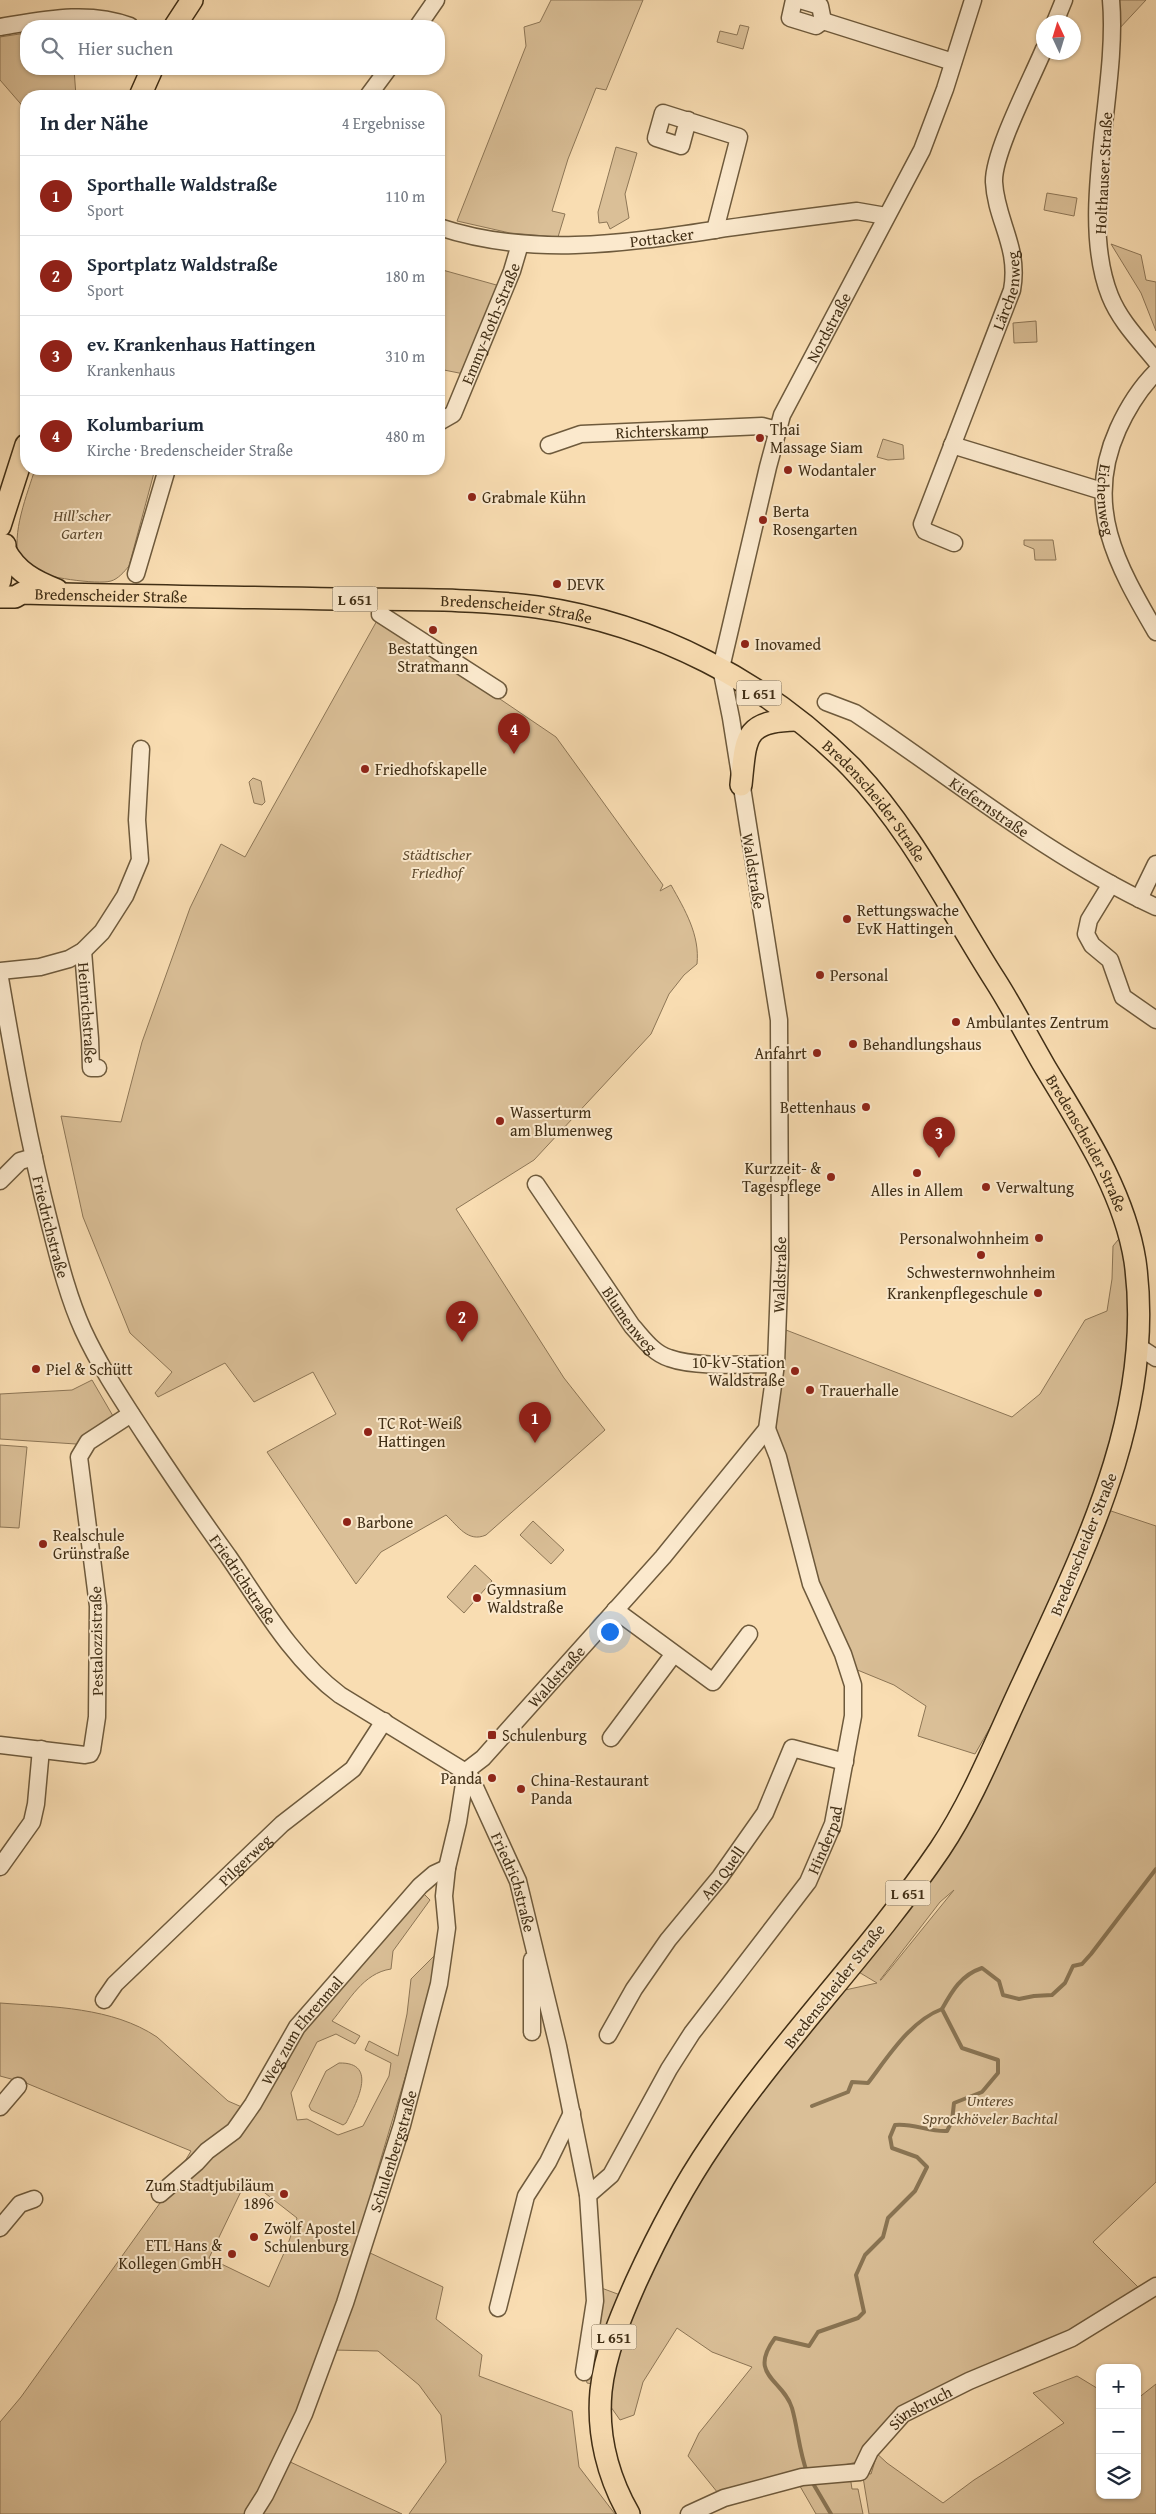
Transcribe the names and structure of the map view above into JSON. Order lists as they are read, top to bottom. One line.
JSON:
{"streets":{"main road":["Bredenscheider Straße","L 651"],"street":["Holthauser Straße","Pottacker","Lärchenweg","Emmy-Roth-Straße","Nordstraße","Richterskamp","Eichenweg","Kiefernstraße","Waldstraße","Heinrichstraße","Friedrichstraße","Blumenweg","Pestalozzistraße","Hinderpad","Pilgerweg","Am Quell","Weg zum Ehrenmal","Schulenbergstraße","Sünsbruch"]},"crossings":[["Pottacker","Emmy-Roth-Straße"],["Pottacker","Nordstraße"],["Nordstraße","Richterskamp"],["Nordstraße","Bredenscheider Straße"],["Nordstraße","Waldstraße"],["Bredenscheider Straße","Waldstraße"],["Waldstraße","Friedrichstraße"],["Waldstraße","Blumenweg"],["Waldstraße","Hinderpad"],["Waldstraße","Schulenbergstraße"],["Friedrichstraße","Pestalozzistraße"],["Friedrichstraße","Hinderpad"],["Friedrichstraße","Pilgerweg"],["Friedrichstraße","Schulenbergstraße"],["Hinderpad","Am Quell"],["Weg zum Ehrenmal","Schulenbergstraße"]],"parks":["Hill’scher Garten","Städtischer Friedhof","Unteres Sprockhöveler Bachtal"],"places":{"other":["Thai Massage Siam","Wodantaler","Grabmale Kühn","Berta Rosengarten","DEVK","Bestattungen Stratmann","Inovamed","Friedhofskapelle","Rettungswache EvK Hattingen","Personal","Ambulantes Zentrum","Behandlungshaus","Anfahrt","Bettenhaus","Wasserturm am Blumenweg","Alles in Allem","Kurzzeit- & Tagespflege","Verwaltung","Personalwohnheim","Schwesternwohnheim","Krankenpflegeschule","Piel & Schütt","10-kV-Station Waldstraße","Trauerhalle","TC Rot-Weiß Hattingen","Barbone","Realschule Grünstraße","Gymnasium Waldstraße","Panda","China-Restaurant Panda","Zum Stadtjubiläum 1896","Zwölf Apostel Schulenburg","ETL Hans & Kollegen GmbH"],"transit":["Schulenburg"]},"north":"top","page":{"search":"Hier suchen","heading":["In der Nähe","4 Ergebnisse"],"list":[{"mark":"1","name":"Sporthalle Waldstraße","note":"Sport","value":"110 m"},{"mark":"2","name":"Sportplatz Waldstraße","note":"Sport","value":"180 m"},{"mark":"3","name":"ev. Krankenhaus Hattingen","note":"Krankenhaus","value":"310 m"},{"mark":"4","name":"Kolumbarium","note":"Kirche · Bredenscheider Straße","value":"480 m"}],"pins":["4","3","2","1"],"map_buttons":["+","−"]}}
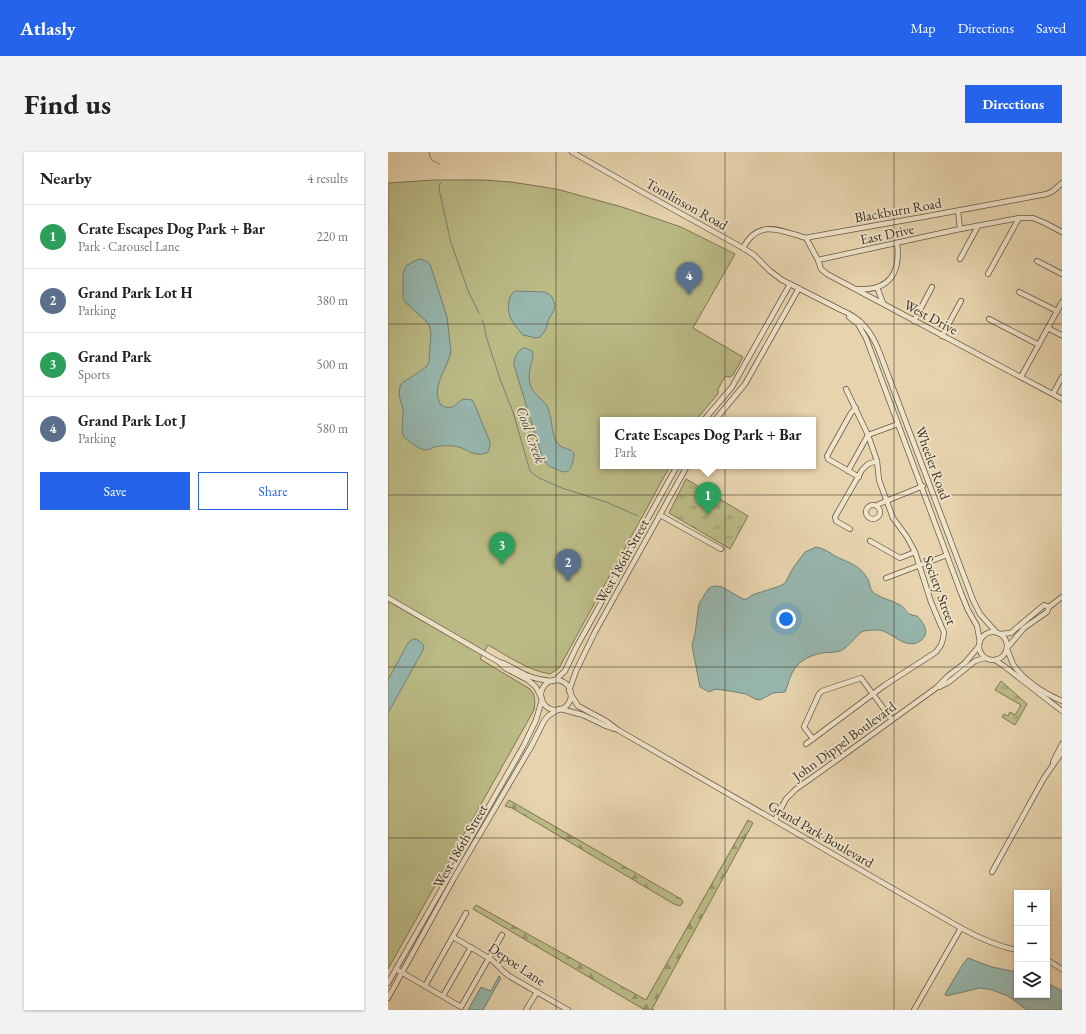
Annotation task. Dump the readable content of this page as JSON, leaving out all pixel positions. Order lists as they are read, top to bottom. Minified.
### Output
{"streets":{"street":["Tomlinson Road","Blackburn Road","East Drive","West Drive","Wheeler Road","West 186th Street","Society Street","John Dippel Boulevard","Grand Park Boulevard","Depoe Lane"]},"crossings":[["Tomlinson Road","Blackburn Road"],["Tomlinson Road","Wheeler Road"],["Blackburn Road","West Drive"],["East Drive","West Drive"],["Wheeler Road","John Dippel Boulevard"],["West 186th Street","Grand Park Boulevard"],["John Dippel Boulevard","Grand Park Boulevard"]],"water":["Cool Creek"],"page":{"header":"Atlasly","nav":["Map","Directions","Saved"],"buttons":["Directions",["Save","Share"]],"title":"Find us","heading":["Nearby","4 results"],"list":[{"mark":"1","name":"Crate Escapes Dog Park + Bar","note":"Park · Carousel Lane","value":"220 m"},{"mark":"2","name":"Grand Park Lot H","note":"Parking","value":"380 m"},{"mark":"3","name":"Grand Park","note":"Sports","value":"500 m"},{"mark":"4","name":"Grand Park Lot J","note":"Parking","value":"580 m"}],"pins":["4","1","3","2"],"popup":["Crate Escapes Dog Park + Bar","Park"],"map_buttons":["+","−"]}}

========================================

* **ACTION ITEM**:
Whenever a line in the data holds "Order", copy that line.

* **EXERCISE RESULT**:
Transcribe the names and structure of the map view above into JSON. Order lists as they are read, top to bottom. One line.
Annotation task. Dump the readable content of this page as JSON, leaving out all pixel positions. Order lists as they are read, top to bottom. Minified.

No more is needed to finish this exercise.